Dam ci intuicyjną odpowiedź. Należy pamiętać, że nie jest to „rzeczywista” odpowiedź, ponieważ promieniowanie Hawkinga jest nieco bardziej złożone niż typowe wyjaśnienie pop-sci z wirtualnymi cząsteczkami. Niemniej jednak możliwe jest intuicyjne uzasadnienie.
Nie rozumiem, w jaki sposób to zdarzenie przyczynia się do parowania czarnej dziury (ponieważ cząstki nie pochodzą z czarnej dziury).
Brakuje tutaj kluczowego punktu.
Kiedy para została wygenerowana, były to wirtualne cząstki. Po tym, jak jedna strona pary została zaabsorbowana przez czarną dziurę, a druga strona została zwolniona, uwolniona część jest prawdziwą cząsteczką. Ogromna różnica - wirtualna vs rzeczywista.
Wirtualne cząsteczki tak naprawdę nie istnieją w taki sam sposób, jak ty i ja. Wydają się istnieć przez bardzo krótki czas; im są bardziej energiczne, tym krótszy jest okres ich wirtualnej „egzystencji”, zgodnie z równaniem Heisenberga. Pod wieloma względami są one tylko matematyczną sztuczką.
Pomyśl o próżni, w której nie ma żadnych prawdziwych cząstek. Wcześniej to tylko próżnia. W tej chwili wirtualna para migocze krótko, a potem zniknęła. W przyszłości znów będzie próżnia.
Jaka była wcześniej energia? Zero. Jaka jest energia w przyszłości? Zero. Jaka jest energia podczas migotania? Zasadniczo wynosi zero, w granicach dozwolonych przez równania Heisenberga. Podsumowując, wirtualne cząstki przychodzą i odchodzą i nie przyczyniają się do bilansu energetycznego pustej części przestrzeni.
(Ignoruję tutaj koncepcję energii próżni, ze względu na intuicyjne wyjaśnienie).
Powiedzmy jednak, że jedna z wirtualnych cząstek zostaje uwięziona przez czarną dziurę, więc nie może anihilować ze swoim odpowiednikiem. Druga cząstka odlatuje w przeciwnym kierunku i ucieka z czarnej dziury. Co gorsza, teraz jest to prawdziwa cząstka - przekroczyliśmy czas dozwolony przez równania Heisenberga, więc ten, który ucieka, nie jest już wirtualny.
Jak ta cząsteczka stała się rzeczywista?
Jest to duży problem, ponieważ wirtualne cząstki nie wymagają krótkotrwałego budżetu energetycznego, podczas gdy prawdziwe cząstki przenoszą energię na zawsze. Coś powstrzymało wirtualną parę przed anihilacją i podniosło jeden ze składników do statusu prawdziwej cząstki. Para wirtualna ma zerową energię. Prawdziwa cząstka, która ucieka, ma niezerową energię. Ta energia musi skądś pochodzić.
Pochodzi z czarnej dziury.
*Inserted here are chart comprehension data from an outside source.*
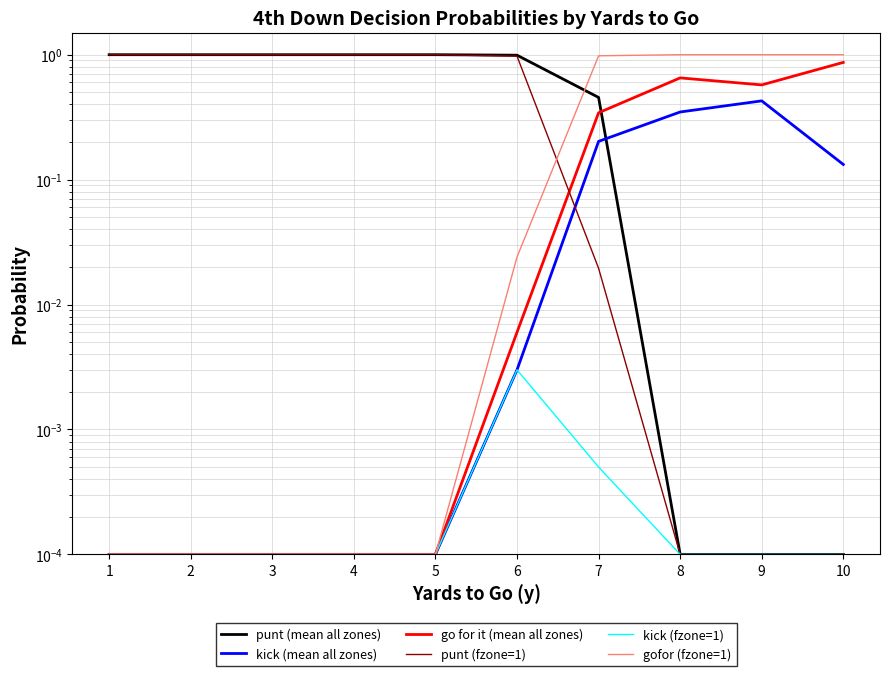

Which has a higher value, 5 or 4?

5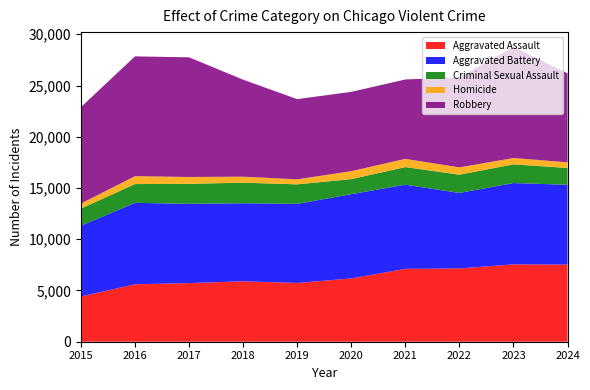

Reading left to right, extract all data points from this chart.

Aggravated Assault: 4412	5608	5719	5899	5735	6180	7111	7153	7549	7530
Aggravated Battery: 6901	7944	7736	7611	7719	8218	8212	7364	7936	7784
Criminal Sexual Assault: 1679	1832	1953	2012	1901	1472	1720	1783	1824	1638
Homicide: 488	770	668	583	491	773	799	714	619	551
Robbery: 9406	11691	11677	9464	7825	7739	7749	8777	10845	8684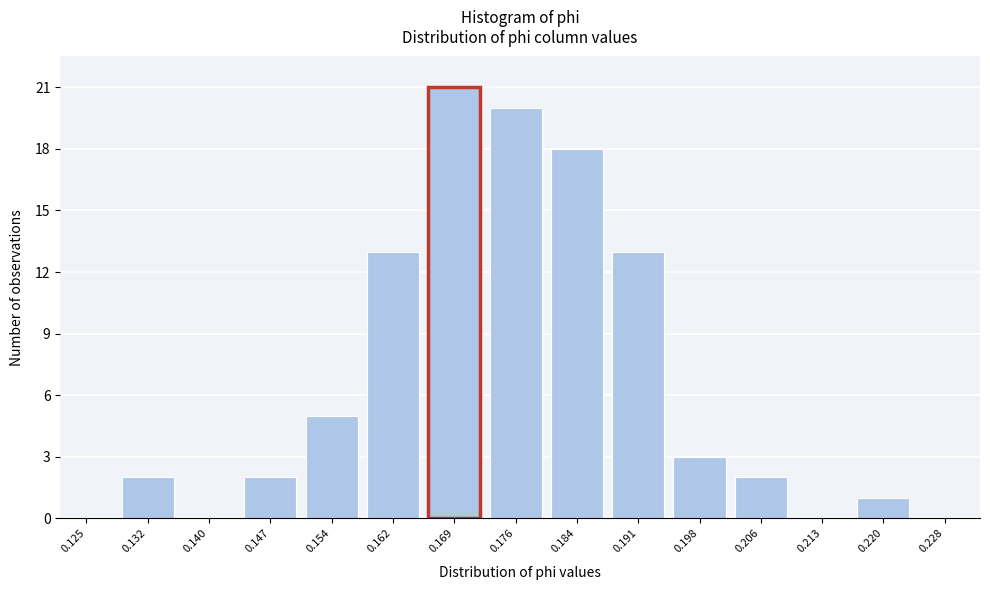

Reading right to left, transcribe all the data shown in this chart.

0.228=0	0.220=1	0.213=0	0.206=2	0.198=3	0.191=13	0.184=18	0.176=20	0.169=21	0.162=13	0.154=5	0.147=2	0.140=0	0.132=2	0.125=0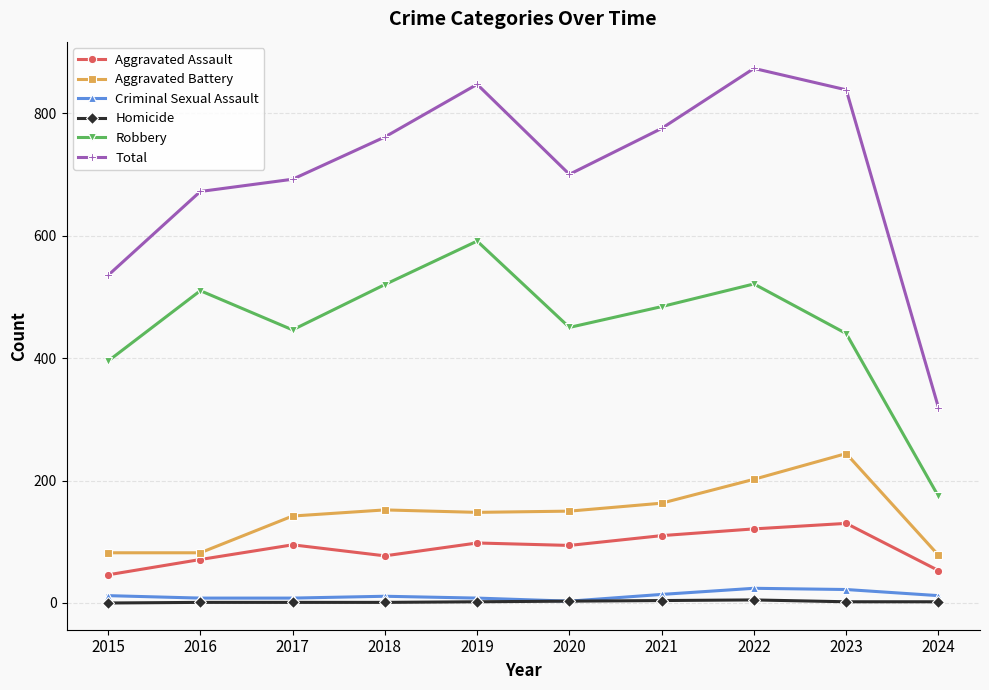

How many lines are shown in the chart?

6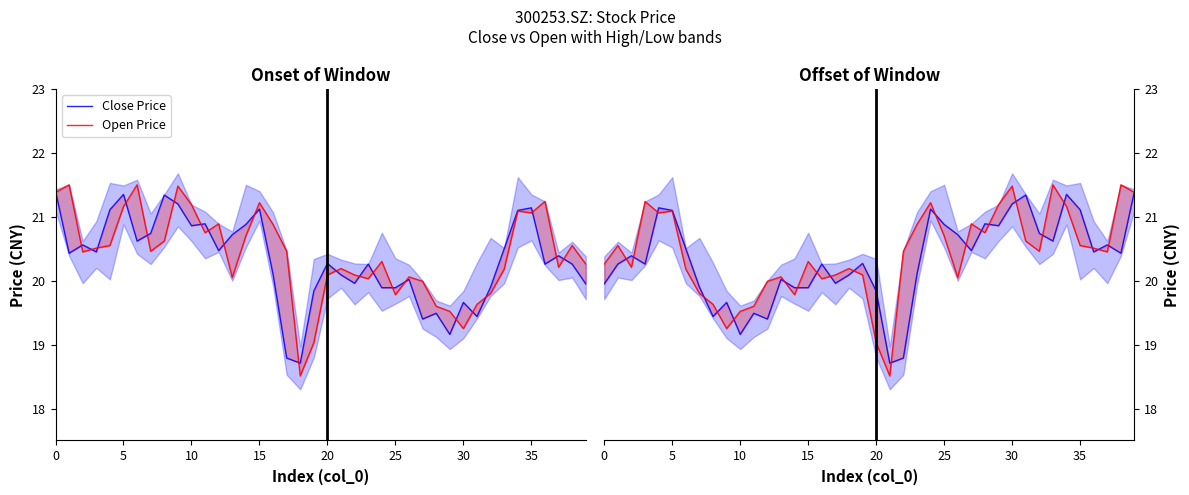

What is the sum of the Open Price values at 5 and 27?

41.4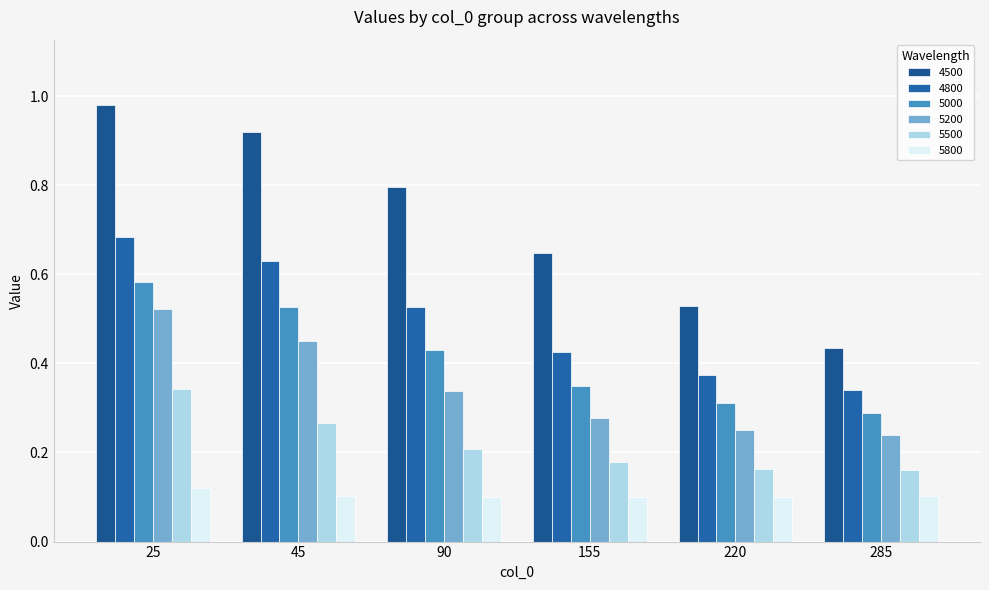

What is the sum of all 5000 values?

2.5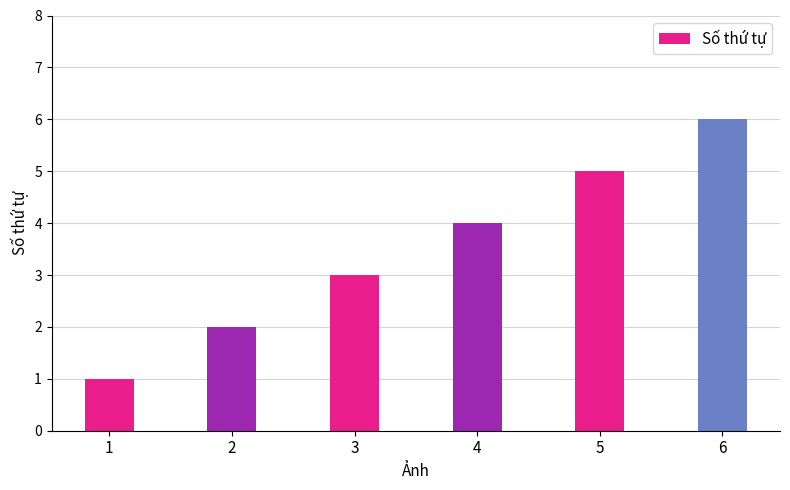

How many distinct data groups are displayed?

1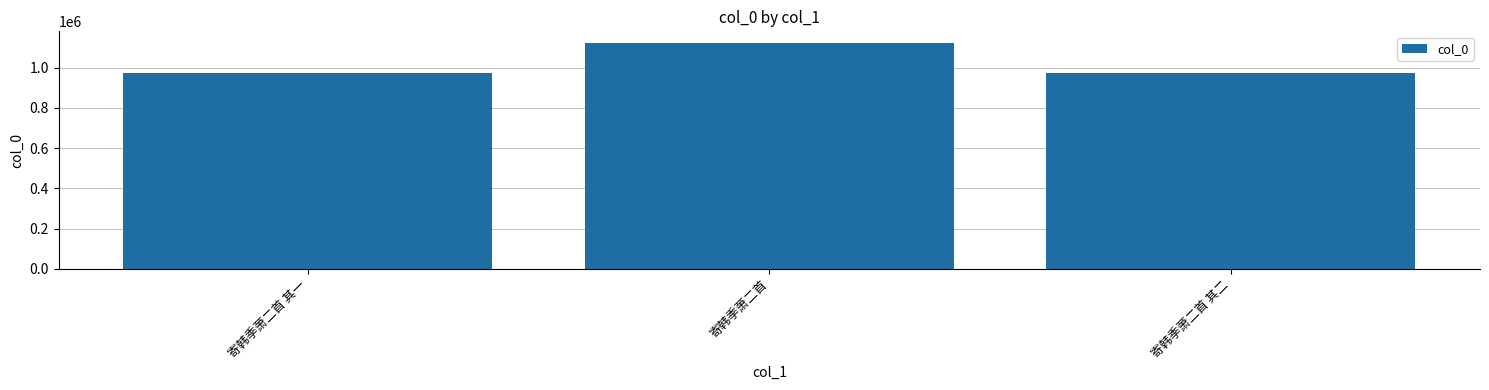

The value at 寄韩季萧二首 其一 is 1545858. True or false?

False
Czarna dziura rezygnuje z części swojej masy / energii (to samo), aby zwiększyć jedną cząsteczkę z wirtualnej na rzeczywistą. Druga cząstka zostaje schwytana - ale i tak jest wirtualna, to tak naprawdę nie ma znaczenia.
To intuicyjne wyjaśnienie nie mówi o tym, jak faktycznie doszło do wzmocnienia. Nie wiem, magia. W jakiś sposób jedna z wirtualnych cząstek dostaje kawał energii z czarnej dziury i staje się rzeczywista.
Znowu nie jest to faktyczny proces. Rzeczywisty proces jest bardziej złożony . To tylko pop-sci bajka.
EDYCJA: Aby trafić bliżej domu, promieniowanie Hawkinga jest bardziej zbliżone do efektu Unruh . Powiedz obserwatorowi inercyjnemu, że widzi tu puste miejsce w tym kawałku objętości. Przyspieszający obserwator nie zobaczyłby pustej przestrzeni w tej samej objętości, ale zamiast tego zobaczyłby promieniowanie ciała czarnego. To jest efekt Unruh.
Cóż, grawitacja i przyspieszenie są tym samym w ogólnej teorii względności. Tak więc silna grawitacja w pobliżu czarnej dziury jest równoważna silnemu przyspieszeniu. Musi się tam wydarzyć coś podobnego do efektu Unruh. To promieniowanie Hawkinga.
http://backreaction.blogspot.com/2015/12/hawking-radiation-is-not-produced-at.html
EDYCJA 2: Inne odpowiedzi obecnie na tej stronie dostarczają użytecznych alternatywnych punktów, więc też je sprawdź.